This guide covers migrating inference code from the raw TensorFlow C API to TensorFlowWrap. The wrapper eliminates manual resource cleanup, adds type-checked tensor access, and converts error codes to exceptions.
- Training (inference only)
- Graph construction from scratch (use SavedModel export from Python)
- Custom op development
- TensorFlow Lite or ONNX
The TensorFlow C API requires manual management of every resource:
TF_Status* status = TF_NewStatus();
TF_Tensor* tensor = TF_AllocateTensor(TF_FLOAT, dims, 2, nbytes);
// ... use tensor ...
TF_DeleteTensor(tensor); // Forget this: memory leak
TF_DeleteTensor(tensor); // Call twice: heap corruption
TF_DeleteStatus(status); // Forget this: memory leakCommon failure modes include leaked tensors, double-free crashes, use-after-free bugs, and ignored TF_Status errors. TensorFlowWrap eliminates these through RAII ownership—resources are released automatically when wrappers go out of scope.

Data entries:
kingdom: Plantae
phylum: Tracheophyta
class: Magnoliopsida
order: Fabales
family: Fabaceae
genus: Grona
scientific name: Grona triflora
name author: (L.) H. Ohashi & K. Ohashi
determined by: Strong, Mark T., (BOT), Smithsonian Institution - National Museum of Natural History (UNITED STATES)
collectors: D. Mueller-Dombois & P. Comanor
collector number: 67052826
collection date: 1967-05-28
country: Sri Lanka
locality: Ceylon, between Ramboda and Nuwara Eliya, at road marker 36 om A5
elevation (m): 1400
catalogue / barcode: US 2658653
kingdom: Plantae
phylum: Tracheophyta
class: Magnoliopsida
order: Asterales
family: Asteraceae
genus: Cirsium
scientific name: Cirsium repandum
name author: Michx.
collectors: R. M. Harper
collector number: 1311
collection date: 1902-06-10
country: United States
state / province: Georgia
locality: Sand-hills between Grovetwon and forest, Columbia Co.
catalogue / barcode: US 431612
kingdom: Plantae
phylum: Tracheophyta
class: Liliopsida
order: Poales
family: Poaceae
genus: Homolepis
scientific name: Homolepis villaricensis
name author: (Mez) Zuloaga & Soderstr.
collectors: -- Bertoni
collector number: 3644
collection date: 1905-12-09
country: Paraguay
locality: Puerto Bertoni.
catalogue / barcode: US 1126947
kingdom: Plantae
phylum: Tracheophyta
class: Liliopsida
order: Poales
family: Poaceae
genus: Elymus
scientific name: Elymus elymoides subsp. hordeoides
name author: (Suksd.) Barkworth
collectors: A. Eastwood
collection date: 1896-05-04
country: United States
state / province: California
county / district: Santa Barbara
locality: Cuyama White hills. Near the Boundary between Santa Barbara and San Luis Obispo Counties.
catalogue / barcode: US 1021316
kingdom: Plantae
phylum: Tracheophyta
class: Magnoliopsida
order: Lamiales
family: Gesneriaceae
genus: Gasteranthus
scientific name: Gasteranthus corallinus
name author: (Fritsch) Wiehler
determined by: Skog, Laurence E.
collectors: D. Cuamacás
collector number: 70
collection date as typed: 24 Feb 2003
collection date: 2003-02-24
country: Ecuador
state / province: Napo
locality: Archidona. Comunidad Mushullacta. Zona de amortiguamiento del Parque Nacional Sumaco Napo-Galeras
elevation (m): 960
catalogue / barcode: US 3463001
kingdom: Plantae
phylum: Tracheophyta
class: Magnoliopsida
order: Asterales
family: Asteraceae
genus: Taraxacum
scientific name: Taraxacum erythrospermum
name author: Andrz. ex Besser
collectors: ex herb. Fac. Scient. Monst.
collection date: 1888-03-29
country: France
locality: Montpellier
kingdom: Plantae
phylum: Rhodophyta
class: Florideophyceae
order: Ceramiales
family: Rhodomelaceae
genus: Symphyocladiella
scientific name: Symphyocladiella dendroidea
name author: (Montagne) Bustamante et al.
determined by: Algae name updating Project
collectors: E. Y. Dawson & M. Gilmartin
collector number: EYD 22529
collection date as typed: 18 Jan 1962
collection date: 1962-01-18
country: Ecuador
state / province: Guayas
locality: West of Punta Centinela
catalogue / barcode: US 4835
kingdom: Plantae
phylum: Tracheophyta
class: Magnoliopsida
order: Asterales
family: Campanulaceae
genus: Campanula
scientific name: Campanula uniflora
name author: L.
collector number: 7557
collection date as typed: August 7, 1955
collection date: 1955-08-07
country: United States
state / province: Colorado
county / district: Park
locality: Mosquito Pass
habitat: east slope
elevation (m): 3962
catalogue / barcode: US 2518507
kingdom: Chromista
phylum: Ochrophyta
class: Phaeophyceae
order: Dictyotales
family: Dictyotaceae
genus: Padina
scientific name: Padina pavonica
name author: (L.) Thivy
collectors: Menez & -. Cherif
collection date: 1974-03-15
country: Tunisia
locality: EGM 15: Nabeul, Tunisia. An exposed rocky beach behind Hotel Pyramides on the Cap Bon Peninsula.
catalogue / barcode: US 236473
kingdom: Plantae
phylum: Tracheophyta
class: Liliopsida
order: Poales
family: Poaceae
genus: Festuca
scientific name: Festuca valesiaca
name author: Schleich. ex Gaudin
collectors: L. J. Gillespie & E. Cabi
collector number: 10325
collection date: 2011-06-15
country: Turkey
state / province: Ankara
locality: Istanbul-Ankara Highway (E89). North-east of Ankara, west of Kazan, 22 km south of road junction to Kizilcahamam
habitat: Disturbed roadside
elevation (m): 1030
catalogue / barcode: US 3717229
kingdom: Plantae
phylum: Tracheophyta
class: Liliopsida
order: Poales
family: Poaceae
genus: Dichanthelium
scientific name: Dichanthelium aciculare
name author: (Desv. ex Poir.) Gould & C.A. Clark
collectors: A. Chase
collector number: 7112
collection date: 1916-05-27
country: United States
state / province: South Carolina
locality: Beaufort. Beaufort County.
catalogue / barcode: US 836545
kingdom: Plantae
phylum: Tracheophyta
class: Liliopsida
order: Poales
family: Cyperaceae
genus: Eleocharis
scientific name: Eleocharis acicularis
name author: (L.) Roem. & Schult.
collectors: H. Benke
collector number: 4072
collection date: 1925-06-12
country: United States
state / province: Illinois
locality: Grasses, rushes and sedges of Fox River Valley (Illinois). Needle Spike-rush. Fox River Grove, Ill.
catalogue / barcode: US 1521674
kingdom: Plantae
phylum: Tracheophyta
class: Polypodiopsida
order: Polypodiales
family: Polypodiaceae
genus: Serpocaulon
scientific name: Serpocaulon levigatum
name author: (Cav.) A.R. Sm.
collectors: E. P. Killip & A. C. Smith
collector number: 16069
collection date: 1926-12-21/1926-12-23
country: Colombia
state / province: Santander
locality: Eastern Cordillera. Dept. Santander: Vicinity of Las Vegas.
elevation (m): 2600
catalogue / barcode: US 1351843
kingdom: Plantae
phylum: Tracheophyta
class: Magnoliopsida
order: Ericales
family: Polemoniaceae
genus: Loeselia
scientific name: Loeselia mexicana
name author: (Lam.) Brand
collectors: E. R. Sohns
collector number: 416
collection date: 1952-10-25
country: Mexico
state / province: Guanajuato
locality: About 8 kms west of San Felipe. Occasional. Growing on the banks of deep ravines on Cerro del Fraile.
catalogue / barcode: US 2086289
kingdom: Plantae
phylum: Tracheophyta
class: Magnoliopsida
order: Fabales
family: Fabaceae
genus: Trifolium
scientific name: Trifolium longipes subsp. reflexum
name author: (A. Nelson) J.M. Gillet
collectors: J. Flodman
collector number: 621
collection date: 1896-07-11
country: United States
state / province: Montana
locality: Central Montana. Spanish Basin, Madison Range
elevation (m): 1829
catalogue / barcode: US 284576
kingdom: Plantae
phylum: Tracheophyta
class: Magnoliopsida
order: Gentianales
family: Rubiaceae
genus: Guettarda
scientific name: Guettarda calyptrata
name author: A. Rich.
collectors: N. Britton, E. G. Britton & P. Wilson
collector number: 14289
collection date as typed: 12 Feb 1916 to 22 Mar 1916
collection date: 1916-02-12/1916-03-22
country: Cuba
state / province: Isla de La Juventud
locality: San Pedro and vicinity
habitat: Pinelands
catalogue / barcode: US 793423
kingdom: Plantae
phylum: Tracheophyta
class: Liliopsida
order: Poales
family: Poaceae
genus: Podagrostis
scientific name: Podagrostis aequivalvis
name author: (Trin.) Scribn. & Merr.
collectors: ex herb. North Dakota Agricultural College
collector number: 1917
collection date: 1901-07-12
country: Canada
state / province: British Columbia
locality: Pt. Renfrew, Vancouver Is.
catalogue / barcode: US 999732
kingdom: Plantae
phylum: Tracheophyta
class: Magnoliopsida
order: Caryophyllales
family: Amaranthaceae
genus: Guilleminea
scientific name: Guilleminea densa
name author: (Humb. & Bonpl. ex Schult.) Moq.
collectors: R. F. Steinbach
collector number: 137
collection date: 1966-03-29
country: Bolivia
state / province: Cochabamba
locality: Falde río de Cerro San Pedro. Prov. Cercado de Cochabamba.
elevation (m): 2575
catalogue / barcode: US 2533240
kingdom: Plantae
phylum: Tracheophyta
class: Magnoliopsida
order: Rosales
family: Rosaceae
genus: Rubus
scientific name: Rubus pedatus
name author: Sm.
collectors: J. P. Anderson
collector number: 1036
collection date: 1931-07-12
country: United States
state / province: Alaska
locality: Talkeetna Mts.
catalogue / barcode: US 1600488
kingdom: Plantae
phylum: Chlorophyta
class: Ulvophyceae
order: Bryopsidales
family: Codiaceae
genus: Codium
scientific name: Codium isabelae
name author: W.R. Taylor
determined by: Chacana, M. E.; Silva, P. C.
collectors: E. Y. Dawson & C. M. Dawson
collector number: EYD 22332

Set tasks:
1. Swap "Python" for "Java" and reproduce the migration guide starting at "- Graph construction" and ending at "use tensor ...".
2. According to the migration guide, what happens if TF_DeleteTensor is called twice on the same tensor?
3. Summarize the migration guide in two sentences.
The data above comes from a separate source.

Response list:
1.
- Graph construction from scratch (use SavedModel export from Java)
- Custom op development
- TensorFlow Lite or ONNX
The TensorFlow C API requires manual management of every resource:
TF_Status* status = TF_NewStatus();
TF_Tensor* tensor = TF_AllocateTensor(TF_FLOAT, dims, 2, nbytes);
// ... use tensor ...

2. Heap corruption.

3. The guide covers moving inference code from the raw TensorFlow C API to TensorFlowWrap, which eliminates manual resource cleanup, adds type-checked tensor access, and converts error codes to exceptions. The C API requires manual management of every resource, and its common failure modes include leaked tensors, double-free crashes, use-after-free bugs, and ignored TF_Status errors; TensorFlowWrap eliminates these through RAII ownership, releasing resources automatically when wrappers go out of scope.